SOURCE TEXT ::
Start

Class UpdatableTupleSketch<U, S extends UpdatableSummary<U>>

java.lang.Object
org.apache.datasketches.tuple.TupleSketch<S>
org.apache.datasketches.tuple.UpdatableTupleSketch<U,S>
Type Parameters:
U - Type of the value, which is passed to update method of a Summary
S - Type of the UpdatableSummary<U>
Direct Known Subclasses:
ArrayOfStringsTupleSketch, DoubleTupleSketch, IntegerTupleSketch

public class UpdatableTupleSketch<U, S extends UpdatableSummary<U>> extends TupleSketch<S>
An extension of QuickSelectSketch<S>, which can be updated with many types of keys. Summary objects are created using a user-defined SummaryFactory class, which should allow very flexible parameterization if needed. Keys are presented to a sketch along with values of a user-defined update type U. When an entry is inserted into a sketch or a duplicate key is presented to a sketch then summary.update(U value) method will be called. So any kind of user-defined accumulation is possible. Summaries also must know how to copy themselves. Also union and intersection of summaries can be implemented in a sub-class of SummarySetOperations, which will be used in case TupleUnion or TupleIntersection of two instances of TupleSketch is needed
  • Constructor Details

    • UpdatableTupleSketch

      public UpdatableTupleSketch(int nomEntries, int lgResizeFactor, float samplingProbability, SummaryFactory<S> summaryFactory)
      This is to create a new instance of an UpdatableQuickSelectSketch.
      Parameters:
      nomEntries - Nominal number of entries. Forced to the nearest power of 2 greater than or equal to the given value.
      lgResizeFactor - log2(resizeFactor) - value from 0 to 3:
      0 - no resizing (max size allocated),
      1 - double internal hash table each time it reaches a threshold
      2 - grow four times
      3 - grow eight times (default)
      
      samplingProbability - See Sampling Probability
      summaryFactory - An instance of a SummaryFactory.
    • UpdatableTupleSketch

      @Deprecated public UpdatableTupleSketch(MemorySegment srcSeg, SummaryDeserializer<S> deserializer, SummaryFactory<S> summaryFactory)
      Deprecated.
      As of 3.0.0, heapifying an UpdatableTupleSketch is deprecated. This capability will be removed in a future release. Heapifying a CompactTupleSketch is not deprecated.
      This is to create an instance of an UpdatableTupleSketch given a serialized form
      Parameters:
      srcSeg - MemorySegment object with data of a serialized UpdatableTupleSketch
      deserializer - instance of SummaryDeserializer
      summaryFactory - instance of SummaryFactory
    • UpdatableTupleSketch

      public UpdatableTupleSketch(UpdatableTupleSketch<U,S> sketch)
      Copy Constructor
      Parameters:
      sketch - the sketch to copy
  • Method Details

    • copy

      public UpdatableTupleSketch<U,S> copy()

End

GIVEN MATERIAL ::
Start

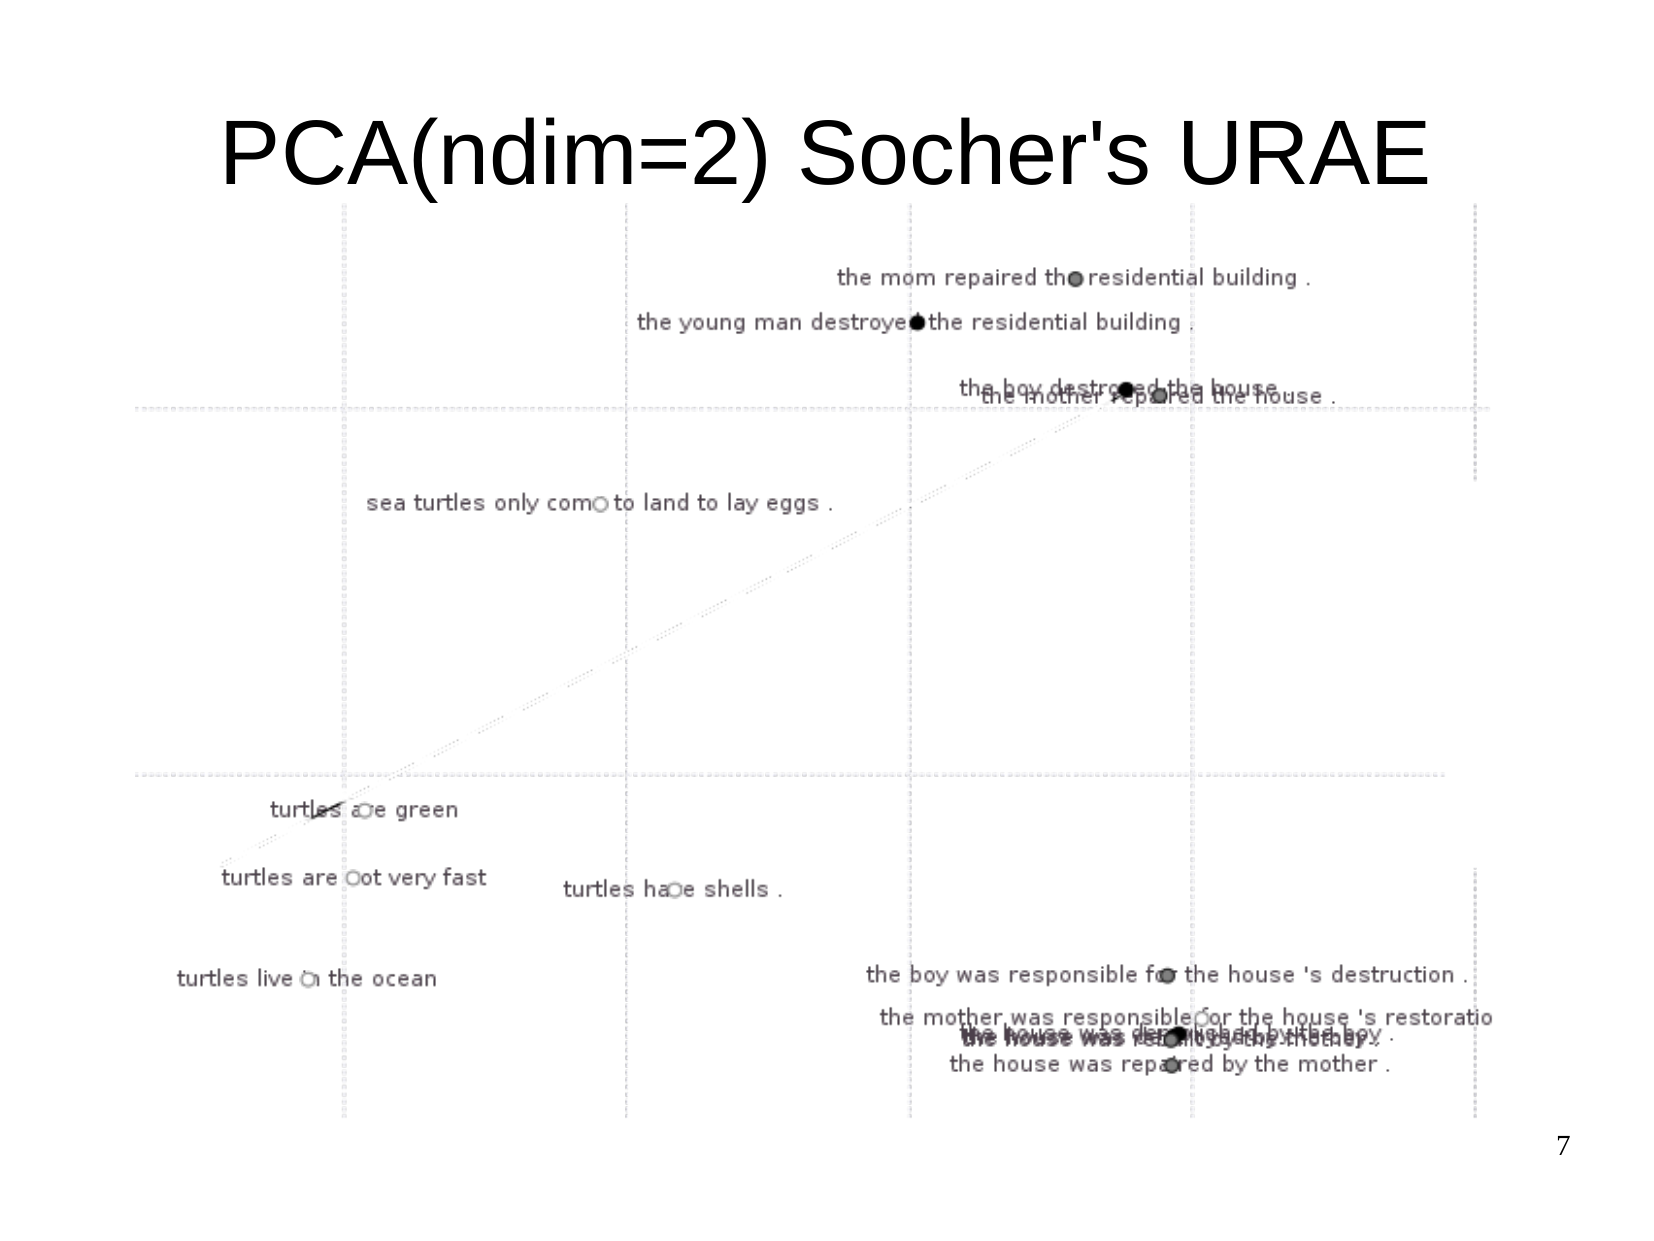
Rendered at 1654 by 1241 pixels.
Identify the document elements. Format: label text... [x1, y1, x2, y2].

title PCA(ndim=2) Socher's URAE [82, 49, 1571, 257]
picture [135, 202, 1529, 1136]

End

TO BE DONE ::
(A) Print the stretch of the UpdatableTupleSketch documentation from "As of 3.0.0, heapifying" through "h<U,S> sketch)".
(B) Render this sentence from the UpdatableTupleSketch documentation in French: "Summaries also must know how to copy themselves."
Work only from the UpdatableTupleSketch documentation, not from the lines.

WORKED SOLUTIONS ::
(A)
As of 3.0.0, heapifying an UpdatableTupleSketch is deprecated. This capability will be removed in a future release. Heapifying a CompactTupleSketch is not deprecated.
      This is to create an instance of an UpdatableTupleSketch given a serialized form
      Parameters:
      srcSeg - MemorySegment object with data of a serialized UpdatableTupleSketch
      deserializer - instance of SummaryDeserializer
      summaryFactory - instance of SummaryFactory
    • UpdatableTupleSketch

      public UpdatableTupleSketch(UpdatableTupleSketch<U,S> sketch)

(B) Les résumés doivent aussi savoir se copier eux-mêmes.